Children in this stage cannot comprehend abstract concepts (like ‘democracy’ or ‘justice’) because those do not relate to their immediate, concrete, and physical experience. Children at this stage are thus prisoners of the present. Whatever is in front of them is what they comprehend and respond to. They lack what psychologists call "source monitoring"—and are thus unable to maintain a clear sense of history, track reliably where something came from, or discern a sequence of cause and effect. In trying to solve a problem, the child will notice what’s in front of him or her and make some intuitive judgment of what it means based primarily on appearances, without regard for logic or history.
I could go on, but life is short and you get the picture.
Trump’s cognitive and psychological maturity deficits explain much about the jarring effect of his appearance and the strong reaction he provokes. Thus, beyond the dissonance and shock of witnessing someone so childlike in a position of truly terrifying and awesome power, the underlying fascination and dread of Trump’s presidency emerge not merely from our sense that we don’t know what he will do tomorrow, but also from the sense that he doesn’t know that, either.
Generally, the process of achieving psychological maturity—like most processes of psychological change—does not work by eliminating an early structure for a later one (like, say, the way technological innovation tends to work). Rather, new structures are added on top of the existing earlier ones. This is why we all retain infantile psychological tendencies to some degree (we throw temper tantrums; we lick ice-cream cones; we resort to magical thinking; we admire our parents; we act on impulse, failing to consider long-term consequences). Yet our newer, more mature tendencies usually run the show. The early structures do not disappear from consciousness or memory, but they lose their top billing, their leadership role.

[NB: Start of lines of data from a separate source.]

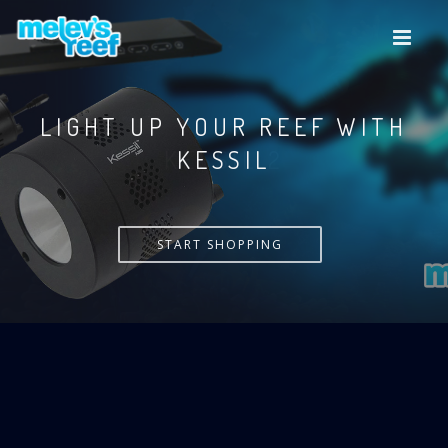
Skip
to
main
content
LIGHT UP YOUR REEF WITH
KESSIL
START SHOPPING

The process of achieving psychological maturity, while informed in part by one’s temperament and genetic endowment, depends heavily on learning. One can only speculate as to the reasons for Trump’s apparent deficits in this area. Extreme privilege can itself become a form of deprivation that may sometimes impede certain aspects of development. At any rate, the culprit does not seem to be intelligence. Trump is not dumb. His critics in this regard often sloppily confuse stupid (which he is not) with ignorant (which he often is).
In truth, we don’t know what about Trump’s life experience has prevented him from achieving maturity. Yet that developmental failure appears—ironically or tragically, depending on your sensibilities—to be at the core of both his unique attraction and the singular danger he poses.